When I was a kid, I’d walk the half mile down this dark road all by myself on winter nights. I’d be on my way to 4H. My friends and their parents would pick me up at the end of the road. Daddy was busy in the barn, and Mom had a gaggle of other kids to look after. I suppose my ride would have come all the way up to get me, but I wanted to walk with Orion, my favourite constellation, good friend and companion. I wasn’t afraid, except when I’d see the tree stump that looked like a bear. But I knew it wasn’t a bear, and besides, Orion the Hunter was with me.
I remember when they turned on the lights of Mactaquac dam. I think I was ten. The night has not been dark, really dark, since then. The Milky Way is not as bright as it used to be, but now, I can’t blame it all on the dam. The lights of Fredericton brighten the sky to the east, and house after house has a dusk to dawn light. When I was a kid, I resented the one dusk to dawn light between the corner store and home. After I’d walk past that one light, the road seemed extra dark for a while.
I miss walking at night. I miss my time with the stars. Yet on the rare occasions I do walk the road at night, I hurry to get home before something notices me out there. My early morning practice is helping. Being outside in the dark, in my yard, at least, isn’t as scary anymore. (One night, watching for falling stars, I did startle a skunk who ventured to within a few feet of me. Skunk scurried away. I was not a threat.)

Northern lights, the night of the skunk
When I’m away from home, and getting outside isn’t as easy, my morning doesn’t feel quite right. I need that time, even a minute or two, to connect with the Wild. I feel for those humans whose entire outdoor experience is the short walk from the house to the car. When the car is also indoors, there’s barely a need to set foot on soil.
I’ve never been on a motorbike, but I’ve been told that the joy of it is being able to smell and hear and experience the world without being encased in metal. Why do we need to be encased? Why do we try to squeeze our spiritual lives into boxes with bells and pews? What if we are being called to go outside, even outside in the dark? What if we are being called to a new pilgrimage, to follow a new road, even if it is dark and unfamiliar.

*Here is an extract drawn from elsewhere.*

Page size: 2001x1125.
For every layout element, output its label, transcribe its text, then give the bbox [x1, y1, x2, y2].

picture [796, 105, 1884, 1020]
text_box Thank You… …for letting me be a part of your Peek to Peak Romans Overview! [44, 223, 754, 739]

Perhaps it isn’t a new road at all. Perhaps it’s an ancient road, lost or forgotten. People have been forgetting the way for millennia. Somewhere around 600 BC, an ancient wise one wrote: “Stand at the crossroads and look; ask for the ancient paths, ask where the good way is, and walk in it, and you will find rest for your souls” (Jeremiah 6:16, NIV).
I had a dream once, about a fork in a road. In the dream, people had the choice of whether to take the easy road, flat along the river, or to climb the hill. I chose the hill.

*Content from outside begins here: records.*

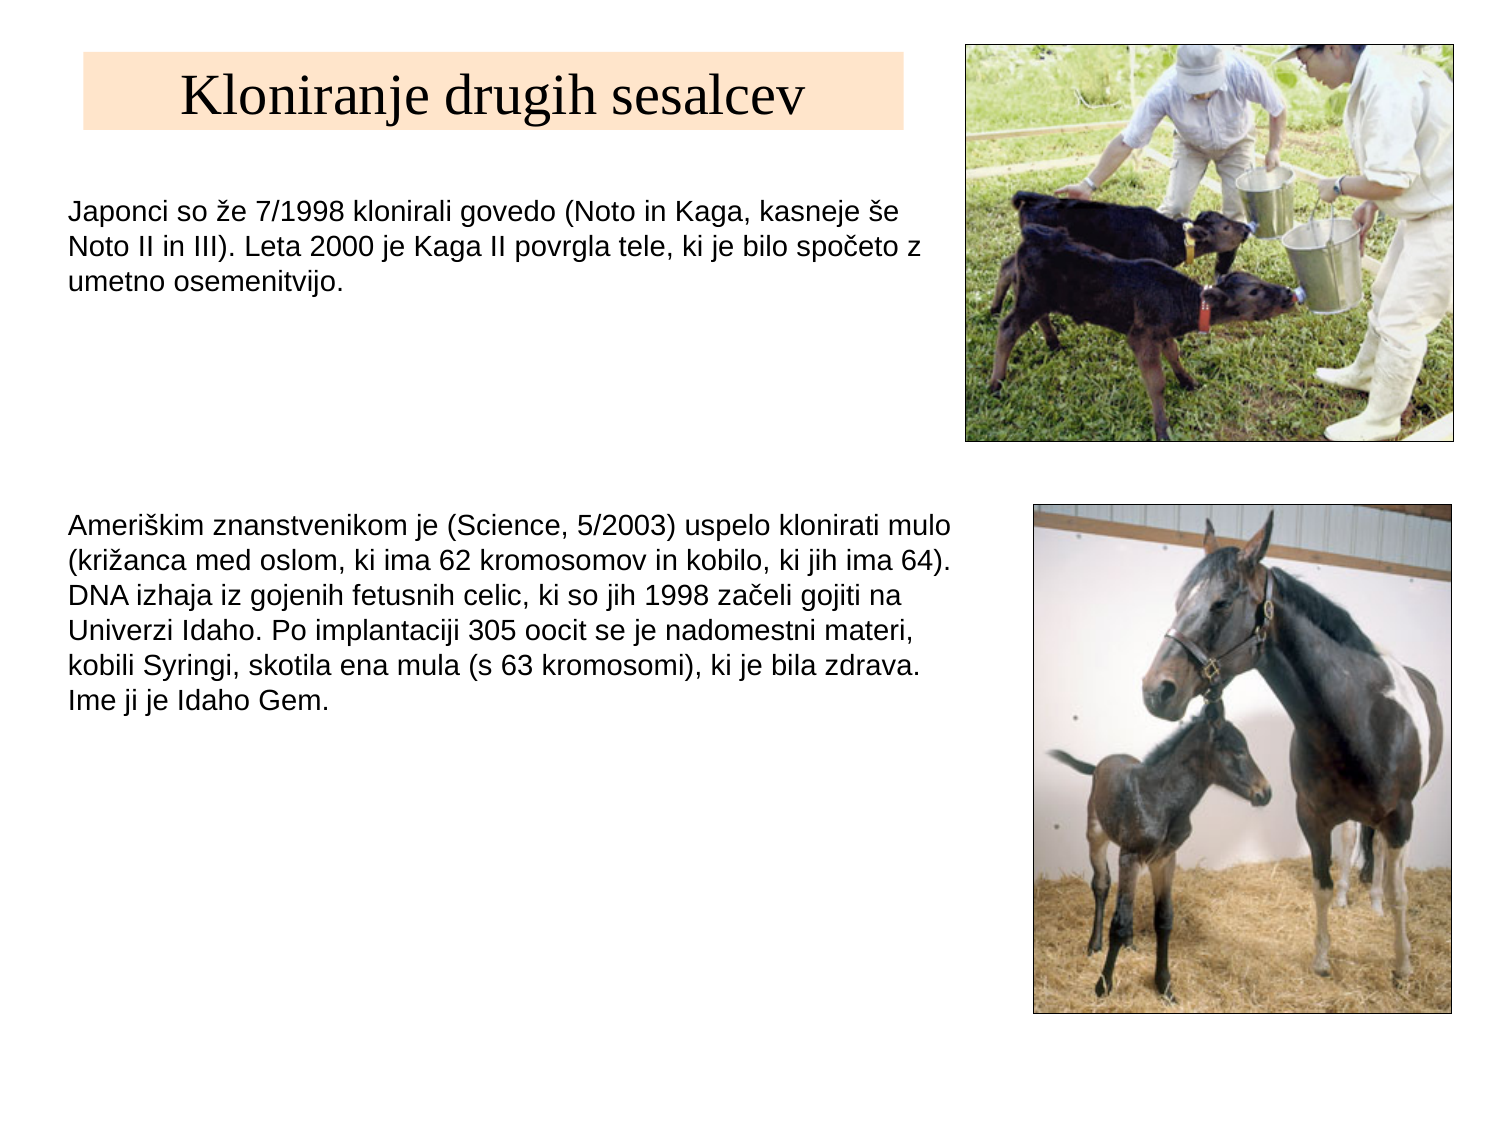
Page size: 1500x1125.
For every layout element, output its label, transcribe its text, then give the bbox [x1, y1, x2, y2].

picture [965, 44, 1454, 442]
picture [1033, 504, 1451, 1013]
text_box Japonci so že 7/1998 klonirali govedo (Noto in Kaga, kasneje še Noto II in III). Leta 2000 je Kaga II povrgla tele, ki je bilo spočeto z umetno osemenitvijo. Ameriškim znanstvenikom je (Science, 5/2003) uspelo klonirati mulo (križanca med oslom, ki ima 62 kromosomov in kobilo, ki jih ima 64). DNA izhaja iz gojenih fetusnih celic, ki so jih 1998 začeli gojiti na Univerzi Idaho. Po implantaciji 305 oocit se je nadomestni materi, kobili Syringi, skotila ena mula (s 63 kromosomi), ki je bila zdrava. Ime ji je Idaho Gem. [53, 184, 1436, 724]
text_box Kloniranje drugih sesalcev [83, 51, 904, 130]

Robert Frost, in his poem, The Road Not Taken, wrote about how “two roads diverged in a yellow wood.” He “took the one less traveled by, and that has made all the difference,” he said. Both roads in his poem were covered with autumn leaves, just like the paths I’ve walked these last few days. It makes it hard to tell which way is the path, and which way is just another way. Robert Frost had to choose, knowing that he would likely not be back to walk the other road. Nothing in the poem suggests judgement of one way over another, just choice.

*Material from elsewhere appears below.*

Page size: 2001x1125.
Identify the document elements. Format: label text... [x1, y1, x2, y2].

I don’t think it is quite the same with the crossroad humanity is facing now. Our two paths are diverging to such an extent that it sometimes seems like we are not even living in the same world together. Much of what we thought was solid and long lasting is crumbling. The path is obscure, and we are afraid. We know we will not likely be able to come back later to walk the other road, if we choose unwisely.
Jeremiah said to look for the ancient path. If we do, we will find rest for our souls, he wrote. What path will we choose as a people? Our individual choices are part of how we, as a whole, make the larger choice. So this morning, at 4 am, I went out into the Dark Wild. There was enough light to see, even before the sliver of crescent moon rose in the east. I listened in the quiet to a distant owl. Sometimes I hear a deer. Sometimes coyotes. They too are spending time in the dark, with Creator, with Spirit, with Orion, and with the late September breeze.